I was grinning when I made my way up Lauren's apartment steps. My fingers drummed against the rail as I attempted to hide my smile. Running my hand through my hair again, I let out a nervous sigh before knocking on the door and waiting.

The door creaked open slowly. The grin, that I had just managed to hide, came dancing back to my face. Beaming down as the door opened, I spoke just as Lauren came to view, "Hey! Are you ready to-"

My sentence fell flat to the ground, along with my smile and my good mood. Without even thinking, I pushed the door open the rest of the way and rushed to the crying girl in side, "What's wrong? What happened?"

Lauren must have been crying for hours. Her eyes were swollen as she wiped the tears away with a fresh tissue in her hand. She shook her head to my questions, but continued to stand there. Cursing softly, I adjusted myself to be able to close the door before turning back to her. She hiccupped silently, trying to suppress her sobs. Her hands were to her face, trying to hide as she continued to mumble something I was sure that were along the lines of "I'm fine. I'm fine."

A deep frown settled on my lips as I dipped down to her level, watching her hand covered face, "Look at me. Tell me what happened."

Her head shook from side to side again, but I wasn't in the mood to give her what she wanted: for me to pretend she was all right as well. I took her hands, and even as she struggled, I pulled them away from her face. She attempted to keep her eyes away from me, but I took her chin gently and pulled her eyes back to mine.

The expression I was met with was heart breaking and my chest ached to fix everything that was wrong with her. Her green eyes were swimming in tears, some still slipping down her cheeks even as she tried to stop. My expression softened and I watched her try to hold another sob in, "Babe, what's wrong?" I asked gently, refusing to look anywhere but her eyes.

She sniffed, blinked, and brought a hand back to her face with my permission.

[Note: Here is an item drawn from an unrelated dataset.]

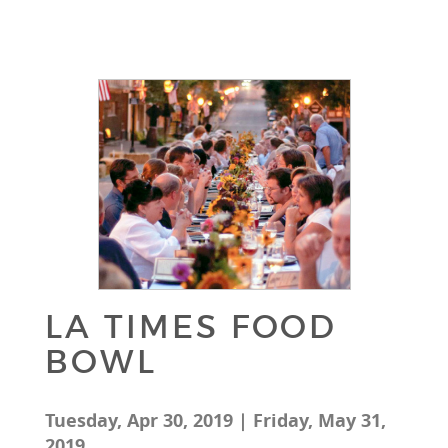
LA TIMES FOOD
BOWL
Tuesday, Apr 30, 2019 | Friday, May 31,
2019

With another sniff and a wipe, she whispered out, "Just a bad day at work."

I sighed, giving her a wary smile as I stood up straight. It took no thoughts or guts for me to wrap my arms around her. There was no stomach flipping feeling as I pressed her closer into me and nuzzled into her hair. I was attempting to comfort, but all I could do was hold her. I had never seen her cry before. After all months we spent hanging out, not once did I see her shed a tear. It was now, more than ever, that I realized I hadn't even scratched the surface of who Lauren really was.

She clung to me as she sobbed again, mumbling about her terrible day into my chest. I couldn't understand a word, honestly it all just sound muffled with sobs. Still I nodded to show I was paying attention, rubbing her back to help her calm down. When she started to sob harder, I shushed her and whispered that I was her for her and when she had started to calm down, I continued to hold her, knowing that she was only going to fire up sobs again.

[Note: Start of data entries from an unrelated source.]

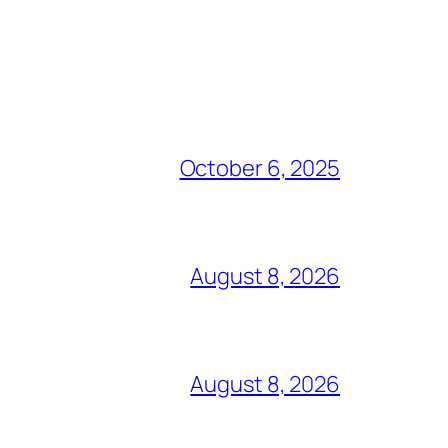
October 6, 2025
August 8, 2026
August 8, 2026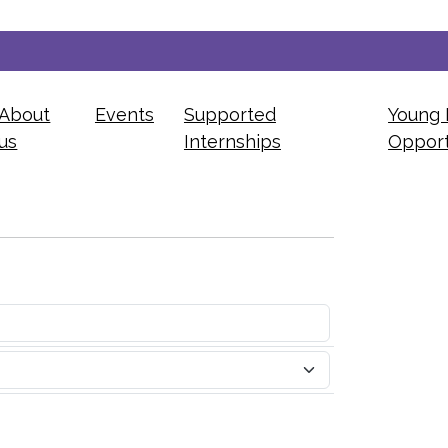
About
Events
Supported
Young 
us
Internships
Opport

I don't know how long she was here crying by herself, and it was probably for the best that I didn't. Knowing that I missed any of her tears brought a searing pain to my chest.

Obviously that night we didn't go out.

We spent it sitting on the couch. Her curled up on my lap as I held her and whispered encouragements every now and then into her ear. In the middle of the night, when we had both fallen asleep with her still on top of me, she was the one to pull me from the couch, holding my hand gently as we made our way through the hall.

She squeezed my hand as she climbed into bed and refused to let go as I settled beside her. As she rolled over with me still in her grip, she tugged me to spoon her and held on to my arm as we both continue to fall asleep.